課題 1 = 映画評のうち、「ムショ帰りの中年英国ヤクザ、」から「のバラシ方は、論理的というよりは感覚的。」までを、両端も含めて一字一句違えずに打ち直してください。

文書本文 =
時制がアトランダムに変化する、テレンス・スタンプの“オマージュ映画”
ムショ帰りの中年英国ヤクザ、ウィルソン。彼は一人娘ジェニーの不可解な死を知り、ロサンゼルスに乗り込む。やがて彼女の死の背景に巨大シンジケートの存在を知った彼は、単身殴り込みをかけるのだった…。
『メメント』(2000年)では10分毎に時制がフラッシュバックしたが、『イギリスから来た男』は時制がアトランダムに変化する。その時間軸のバラシ方は、論理的というよりは感覚的。
並の作り手では小手先だけの演出に終わってしまうが、スティーヴン・ソダーバーグの手にかかれば、あらフシギ。実にスタイリッシュでクールな手触りが心地いい、パンキッシュなキタノ映画とも言うべき仕上がり。特に目新しいという訳でもないストーリーに、強烈なインパクトを与えている。

データセットの記録

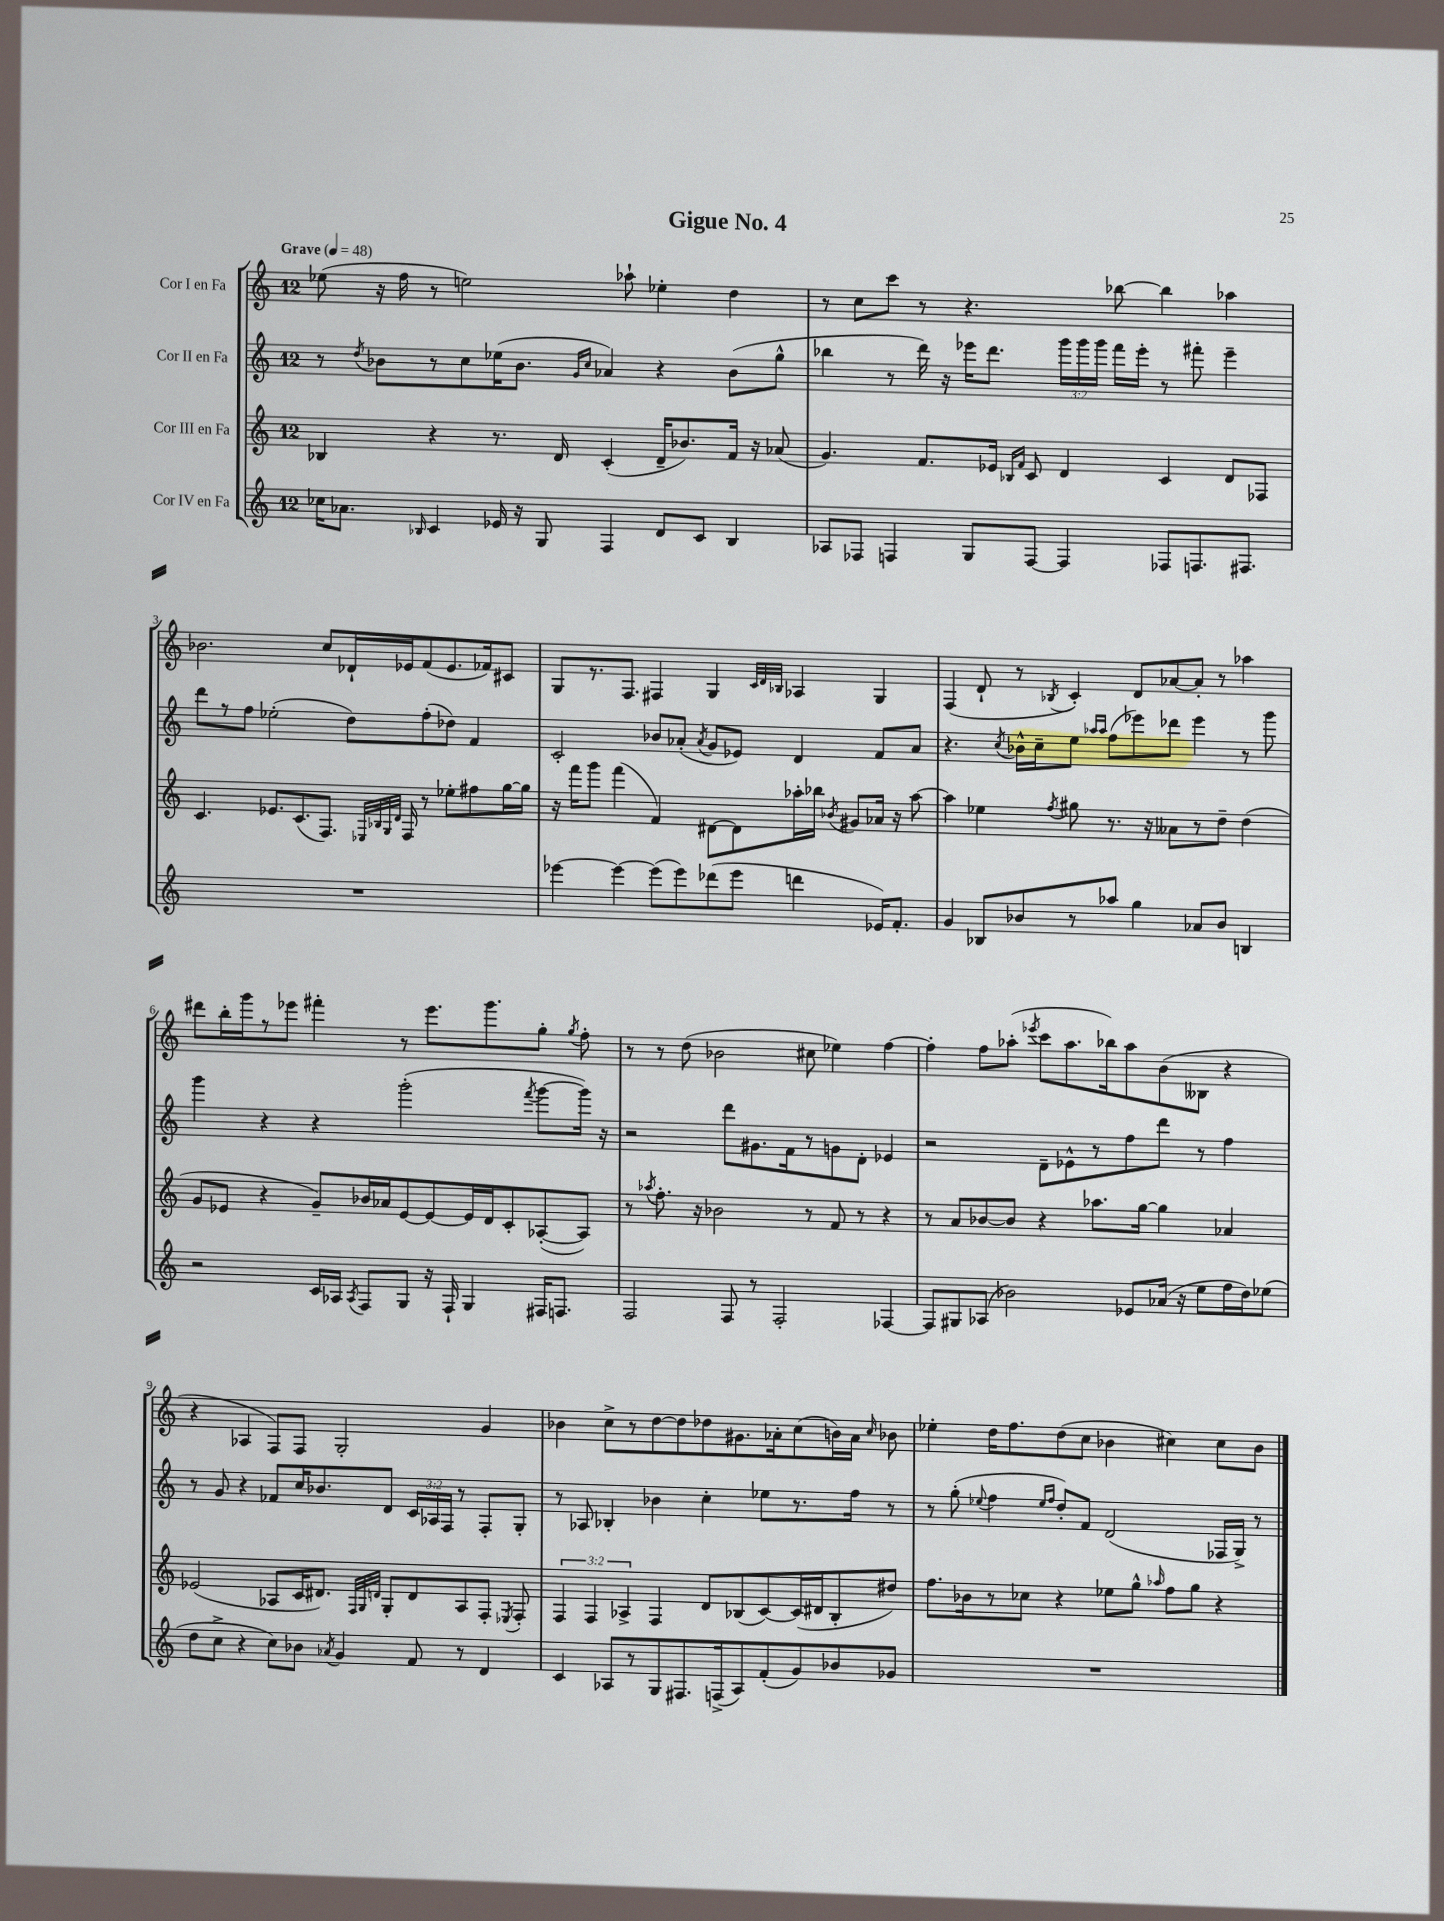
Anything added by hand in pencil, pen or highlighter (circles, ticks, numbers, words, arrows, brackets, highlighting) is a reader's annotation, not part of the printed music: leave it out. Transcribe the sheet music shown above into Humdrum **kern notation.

**kern	**kern	**kern	**kern
*staff4	*staff3	*staff2	*staff1
*clefG2	*clefG2	*clefG2	*clefG2
*k[]	*k[]	*k[]	*k[]
*M12/8	*M12/8	*M12/8	*M12/8
*MM48	*MM48	*MM48	*MM48
16cc-\LK	4B-/	8r	(8ee-\
8.a-\J	.	.	.
.	.	8qdd/	.
.	.	8b-\L	16r
.	.	.	16ff\
16qqB-/	.	.	.
4c/	4r	8r	8r
.	.	8cc\	2ee\)
16e-/	8.r	(16ee-\K	.
16r	.	8.b-\J	.
8G/	.	.	.
.	16d/	.	.
.	.	16qqg/LL	.
.	.	16qqcc/JJ	.
4F/	(4c'/	4a-/)	.
.	.	.	8aa-`\
8d/L	16d~/LK	4r	4ee-'\
.	8.b-/)	.	.
8c/J	.	.	.
4B-/	16f/Jk	(8b-\L	4dd\
.	16r	.	.
.	(8a-/	8gg^^\J	.
=	=	=	=
8A-/L	4.g/)	4bb-\	8r
8F-/J	.	.	8cc\L
4F/	.	8r	8ccc\J
.	8.f/L	16ddd\)	8r
.	.	16r	.
8G/L	.	16eee-\LK	4.r
.	16e-/Jk	8.ddd\J	.
.	16qqB-/LL	.	.
.	16qqf/JJ	.	.
[8F/J	8c/	.	.
4F/]	4d/	24ggg\LL	.
.	.	24ggg\	.
.	.	24ggg\JJ	.
.	.	16fff\LL	[8bb-\
.	.	16eee-'\JJ	.
8F-/L	4c/	8r	4bb-\]
8.F/	.	8fff#'\	.
.	8d/L	4eee-~\	4aa-\
8.F#/J	.	.	.
.	8F-/J	.	.
=	=	=	=
1.r	4.c/	8ddd\L	2.b-\
.	.	8r	.
.	.	8ff\J	.
.	8.e-/L	(2ee-'\	.
.	(8.c/	.	.
.	8.F/J)	.	8cc/L
.	.	8dd\L)	16d-`/L
.	32qqE-/LLL	.	.
.	32qqB-/	.	.
.	32qqG/	.	.
.	32qqd/JJJ	.	.
.	16F/	.	16e-/J
.	8r	(8ff'\	(8f/
.	8ee-'\L	8dd-\J)	8.e-/
.	8ff#\	4f/	.
.	.	.	16f-/k)
.	[16gg\L	.	8c#/J
.	16gg\]JJ	.	.
=	=	=	=
[4eee-\	16r	2c'/	8G/L
.	16fff\LK	.	.
.	8ggg\J	.	8.r
4eee-\_	(4fff\	.	.
.	.	.	8.F/J
(8eee-\]L	4f/)	8b-/L	4F#/
8eee-\)	.	(8a-'/J	.
.	.	8qa-/	.
(8ddd-\	[8d#\L	8g/L	4G/
8eee-\J	8d#\]	8e-/J)	.
.	.	.	32qqc/LLL
.	.	.	32qqd/
.	.	.	32qqB-/JJJ
4ddd\	16aa-'\L	4d/	4A-/
.	16bb-\JJ	.	.
.	8qb-/	.	.
.	8g#/L	.	.
16e-/LK)	16a-/Jk	8f/L	4G/
8.f'/J	16r	.	.
.	[8aa-\	8a-/J	.
=	=	=	=
4g/	4aa-\]	4.r	(4F/
8B-/L	4ee-\	.	8d`/
.	.	8qcc/	.
8b-/	.	16b-^^\LL	8r
.	.	16cc~\J	.
.	8qff/	.	8qB-/
8r	8gg#\	8ee\J	4c'/)
.	.	16qqaa-/LL	.
.	.	16qqaa-/JJ	.
8aa-/J	8.r	(8ff\L	.
4gg\	.	8eee-\)	8d/L
.	16r	.	.
.	8a--\L	8ddd-\J	[8a-/
8a-/L	8r	4eee-\	8a-'/]J
8b-/J	8dd~\J	.	8r
4B/	(4dd\	8r	4aa-\
.	.	8ggg\	.
=	=	=	=
2r	8g/L	4ggg\	8ddd#\L
.	8e-/J	.	16bb'\L
.	.	.	16ggg\J
.	4r	4r	8r
.	.	.	8eee-\J
16c/LL	8g~/L)	4r	4fff#'\
16A-/JJ	.	.	.
8qA-/	.	.	.
8F/L	16b-/L	.	.
.	16a-/J	.	.
8G/J	[8e-/	(2ggg'\	8r
16r	8e-/_	.	8.eee-\L
16F`/	.	.	.
4G/	16e-/]L	.	.
.	16d/J	.	8.ggg\
.	8c'/	.	.
.	.	8qfff/	.
16F#/LK	([8A-'/	[8ggg\L	8gg'\J
8.F/J	.	.	.
.	.	.	8qgg/
.	8A-/]J)	16ggg\]Jk)	8ff'\
.	.	16r	.
=	=	=	=
2F/	8r	2r	8r
.	8qaa-/	.	.
.	8.ff'\	.	8r
.	.	.	(8dd\
.	16r	.	.
.	2b-\	.	2b-\
8F/	.	8ddd\L	.
8r	.	8.g#\	.
2F'/	.	.	.
.	.	16f\k	.
.	8r	8r	8cc#\
.	8f/	8g\	4ee-\)
.	8r	8d'\J	.
[4F-/	4r	4e-/	[4ff\
=	=	=	=
8F-/]L	8r	2r	4ff'\]
8G#/	8a/L	.	.
(8A-/J	[8b-/	.	8ff\L
2b-\)	8b-/]J	.	(8aa-'\J
.	.	.	8qeee-/
.	4r	8d~\L	8ccc\L
.	.	8e-^^\	8.aa-\
.	8.aa-\L	8r	.
.	.	.	16bb-\k)
8e-/L	.	8ff\	8aa-\
.	[16gg\Jk	.	.
(16a-/Jk	4gg\]	8ddd\J	(8b\
16r	.	.	.
8ee\L	.	8r	8B--\J
16ff\L	4a-/	4ff\	4r
16dd\J)	.	.	.
(8ee-\J	.	.	.
=	=	=	=
8dd\L	(2e-/	8r	4r
8cc^\J	.	8g/	.
4r	.	4r	4A-/
8cc\L)	8A-/L	8f-/L	8F/L)
8b-\J	16c/K	16cc/K	8F/J
.	8.d#/J)	8.b-/	.
8qa-/	.	.	.
4g/	.	.	2G'/
.	32qqF/LLL	.	.
.	32qqG/	.	.
.	32qqd/JJJ	.	.
.	8G'/L	8d/J	.
8f/	8d/	24c/LL	.
.	.	24A-/	.
.	.	24F/JJ	.
8r	8A-/	8r	.
4d/	8F'/J	8F'/L	4g/
.	8qE-/	.	.
.	8F'/	8G'/J	.
=	=	=	=
4c/	6F/	8r	4b-\
.	.	8A-/	.
.	6F/	.	.
8A-/L	.	4B-'/	8cc^\L
.	6A-^/	.	.
8r	.	.	8r
8G/	4F/	4b-\	[8dd\
8.F#/	.	.	8dd\]
.	8d/L	4cc'\	8dd-\
(16F^/k	.	.	.
8A-/)	(8B-/	.	8.g#\
(8f'/	[8c/)	8ee-\L	.
.	.	.	16a-'\k
8g/)	(16c/]L	8.r	(8cc\
.	16d#/J	.	.
8b-/	8B-'/	.	16b\L)
.	.	16ff\Jk	16a-\JJ
.	.	.	16qqcc/
8g-/J	8dd#/J)	8r	8b-\
=	=	=	=
1.r	8.ff\L	8r	4ee-'\
.	.	(8gg'\	.
.	16b-\k	.	.
.	.	8qqee-/	.
.	8r	4ff\	16dd\LK
.	.	.	8.ff\
.	8cc-\J	.	.
.	.	16qqee-/LL	.
.	.	16qqff/JJ	.
.	4r	8dd'/L)	(8dd\
.	.	8f/J	8cc\J
.	8ee-\L	(2d/	4b-\
.	8gg^^\J	.	.
.	16qqaa-/	.	.
.	8ff\L	.	4cc#\)
.	8gg\J	.	.
.	4r	16F-/LL	8cc#\L
.	.	16G^/JJ)	.
.	.	8r	8b-\J
==	==	==	==
*-	*-	*-	*-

課題 2 = 記録のなかから文字列「kern」を含む行を探し、該当する行をすべて書き出してください。

記述解答 1 =
ムショ帰りの中年英国ヤクザ、ウィルソン。彼は一人娘ジェニーの不可解な死を知り、ロサンゼルスに乗り込む。やがて彼女の死の背景に巨大シンジケートの存在を知った彼は、単身殴り込みをかけるのだった…。
『メメント』(2000年)では10分毎に時制がフラッシュバックしたが、『イギリスから来た男』は時制がアトランダムに変化する。その時間軸のバラシ方は、論理的というよりは感覚的。

記述解答 2 =
Anything added by hand in pencil, pen or highlighter (circles, ticks, numbers, words, arrows, brackets, highlighting) is a reader's annotation, not part of the printed music: leave it out. Transcribe the sheet music shown above into Humdrum **kern notation.
**kern	**kern	**kern	**kern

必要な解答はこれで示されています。